Tagged as :phase2_features to exclude from Phase 1 testing:

  • Dot notation field access (example.question) - requires custom Access behavior
  • copy/2, without/2, to_map/1 - utility functions for data manipulation
  • has_field?/2, equal?/2 - validation and comparison functions
  • get_field_type/2 - type introspection capabilities
  • to_json/1, from_json/1 - JSON serialization support

🎯 Next: Phase 2 - Client & HTTP Layer

Prerequisites: Phase 1 foundation must remain stable (54 tests passing)

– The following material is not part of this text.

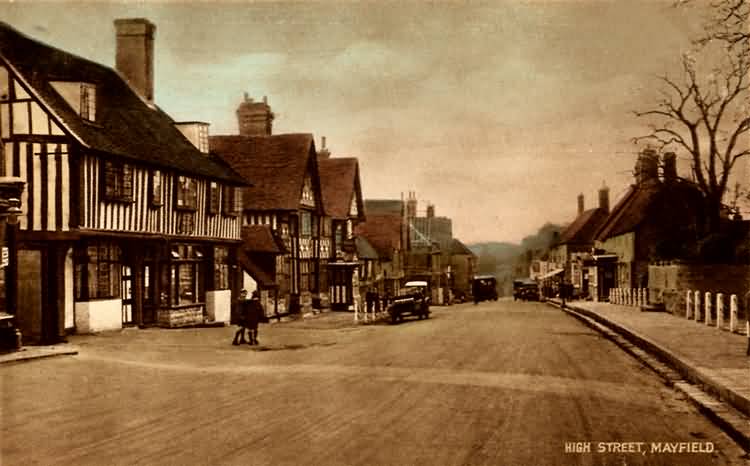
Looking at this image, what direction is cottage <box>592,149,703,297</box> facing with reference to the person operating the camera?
facing to the left of the viewer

  • DSPEx.Client GenServer implementation with supervision
  • HTTP client with Req integration and resilience patterns
  • Circuit breaker with Fuse (5 failures → 10s cooldown)
  • Caching with Cachex (deterministic key generation)
  • Retry logic and timeout handling

Continuous Integration Commands

Full Test Suite

# Complete CI test suite
mix deps.get
mix compile --warnings-as-errors
mix format --check-formatted
mix credo --strict
mix test --cover
mix dialyzer

Stage-Specific CI

# Stage 1 CI (current)
mix test test/unit/signature_test.exs test/unit/example_test.exs test/property/signature_parser_test.exs test/integration/signature_example_test.exs --cover

# Progressive CI (add stages as completed)
mix test --only stage1,stage2  # After Stage 2
mix test --only stage1,stage2,stage3  # After Stage 3
# etc.

Coverage Analysis

# Generate detailed coverage report
mix test --cover --export-coverage default
mix test.coverage

Performance Regression Testing

# Run benchmarks and compare to baseline
mix test --include benchmark > current_benchmarks.txt
# Compare with previous results

Test Configuration

Environment Variables

# Configure test concurrency
export MIX_TEST_ASYNC=true

# Set property test iterations
export PROPCHECK_NUMTESTS=100

# Configure mock timeouts
export TEST_TIMEOUT=5000

Test Tags and Filtering

# Run only fast tests (exclude slow end-to-end)
mix test --exclude end_to_end

# Run only property tests
mix test --only property

# Skip external API tests
mix test --exclude external_api

# Run specific stage groups
mix test --only stage1  # Foundation (current)
mix test --only stage2  # Client layer
mix test --only stage3  # Adapters
mix test --only stage4  # Prediction engine
mix test --only stage5  # Evaluation & optimization
mix test --only stage6  # Advanced features

Debugging Test Failures

Verbose Output

# Run tests with detailed output
mix test --trace

# Run specific failing test with debug
mix test test/unit/failing_test.exs:42 --trace

Mock Debugging

# Verify mock expectations
mix test --trace | grep "expected.*called"

# Debug mock setup
mix test --trace | grep "Mox"

Property Test Debugging

# Get property test counterexamples
PROPCHECK_VERBOSE=true mix test test/property/

# Shrink failing property test cases
PROPCHECK_SHRINK=true mix test test/property/

Test Data Management

Example Datasets

# Generate test datasets
mix run scripts/generate_test_data.exs

# Validate test data quality
mix test test/test_data_validation.exs

Mock Management

# Verify all mocks are being used
mix test --warnings-as-errors

# Check for unused mocks
mix credo --only unused

Performance Monitoring

Memory Usage

# Monitor memory during tests
mix test --include benchmark --trace | grep memory

# Profile memory allocation
mix test --profile memory

Test Execution Time

# Time individual test suites
time mix test test/unit/
time mix test test/integration/

# Profile slow tests
mix test --slowest 10

This 6-stage testing strategy ensures comprehensive coverage while maintaining fast feedback loops during development. Stage 1 (Foundation) is complete and ready to support the actual DSPEx.Signature and DSPEx.Example implementations.